TO DO: Output every one of the following rows verbatim, each line in its original order.

* Start *

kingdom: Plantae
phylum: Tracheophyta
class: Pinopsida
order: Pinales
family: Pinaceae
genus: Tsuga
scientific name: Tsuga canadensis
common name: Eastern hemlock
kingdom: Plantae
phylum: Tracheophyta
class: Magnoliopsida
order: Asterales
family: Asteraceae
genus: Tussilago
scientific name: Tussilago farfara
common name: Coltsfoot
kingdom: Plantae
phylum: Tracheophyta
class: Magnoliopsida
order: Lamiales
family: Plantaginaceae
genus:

* End *

THE COMPLETED TASK:
kingdom: Plantae
phylum: Tracheophyta
class: Pinopsida
order: Pinales
family: Pinaceae
genus: Tsuga
scientific name: Tsuga canadensis
common name: Eastern hemlock
kingdom: Plantae
phylum: Tracheophyta
class: Magnoliopsida
order: Asterales
family: Asteraceae
genus: Tussilago
scientific name: Tussilago farfara
common name: Coltsfoot
kingdom: Plantae
phylum: Tracheophyta
class: Magnoliopsida
order: Lamiales
family: Plantaginaceae
genus:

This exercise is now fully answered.